SEC claims broker churned accounts of the Sisters of Charity
A broker on Thursday settled charges that he had churned two accounts owned by a group of elderly nuns.
In a deal with the Securities and Exchange Commission, Paul George Chironis, a Long Island, N.Y.-based broker, agreed to pay a $100,000 penalty and $250,000 in disgorgement. The money will be placed in a fair fund and distributed to the Sisters of Charity, a congregation of mostly elderly nuns. The rep also has been barred from associating with any broker-dealer or investment adviser.
The SEC's case dates back to January 2007, when Mr. Chironis was a registered rep at now-defunct Capital Growth Financial Inc. While at that Boca Raton, Fla.-based firm, the broker oversaw two accounts for the nuns. Those accounts were intended to cover the assisted-living-facility expenses for members of the congregation and to cover the nuns' charitable goals.
Both of the accounts held mortgage-backed securities from Fannie Mae, Freddie Mac and Ginnie Mae, plus closed-end-bond funds and corporate bonds.

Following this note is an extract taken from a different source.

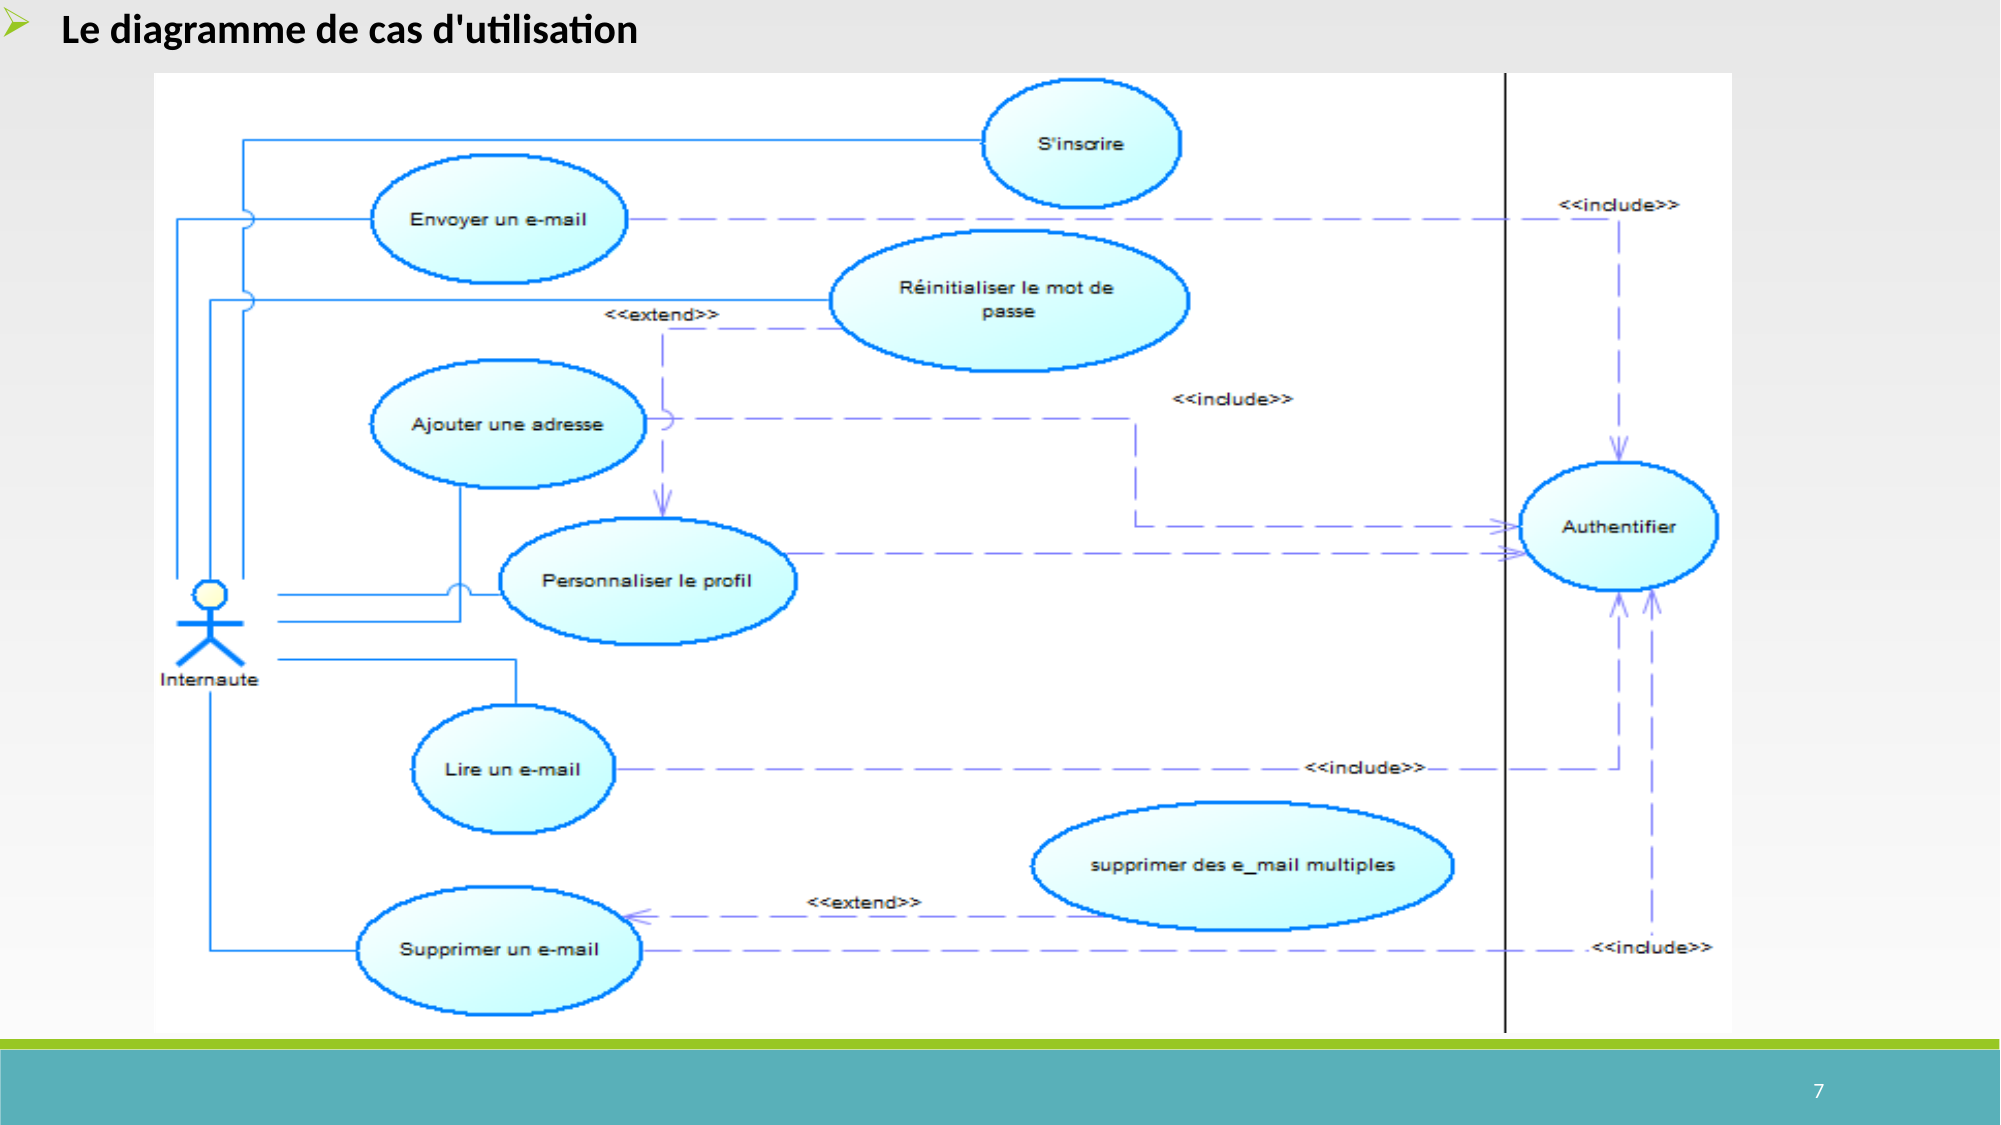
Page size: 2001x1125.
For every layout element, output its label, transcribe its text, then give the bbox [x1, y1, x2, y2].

According to the SEC, Mr. Chironis did not have discretionary authority over the accounts yet recommended transactions to the charity's finance chief.
The commission claims that over the course of about a year, Mr. Chironis bought and then quickly sold the mortgage bonds. Typically, mortgage-backed bonds are used for long-term investments.
From January 2007 through January 2008, Mr. Chironis allegedly bought 46 bonds and sold 38 within the same period, the SEC claims. On average, he held the bonds for a mere 4.3 months, according to regulator. He also allegedly made 35 purchases of closed-end-bond funds, holding them for 4.8 months on average, according to a cease-and-desist order issued by the commission.
The frequent trading apparently took a heavy toll on the nuns' accounts. The SEC said Mr. Chironis racked up $959,027 in markup and markdown costs — equal to about 10% of the value of both accounts. What's more, the high turnover resulted in losses. Mr. Chironis bought about $20 million in securities and sold about $18 million's worth during the 13-month period, hitting the accounts with a realized loss of $639,000, according to the SEC's order.
Prior to working at Capital Growth, Mr. Chironis received seven customer complaints filed with NASD/ the Financial Industry Regulatory Authority Inc., including complaints for churning and unsuitability. In January 2006, the Michigan Securities Division required that the broker be placed on heightened supervision. A few months later, the Vermont Securities Division prohibited Mr. Chironis from soliciting investors in that state.
In agreeing to the order, Mr. Chironis neither admitted nor denied the charges. The rep, who did not immediately return calls seeking comment, most recently was employed as a broker at HFP Capital Markets LLC in New York.
It's unclear if he has left that position in the wake of the settlement.
In fact, Mr. Chironis disputed the SEC's charges in an earlier posting on his Finra BrokerCheck record.
“I have reviewed all the allegations of the SEC complaint and believe them to be meritless,” Mr. Chironis wrote. “The transactions undertaken with the client, the subject of the complaint, were approved by the client's in-house financial adviser and met all tests for propriety and suitability.”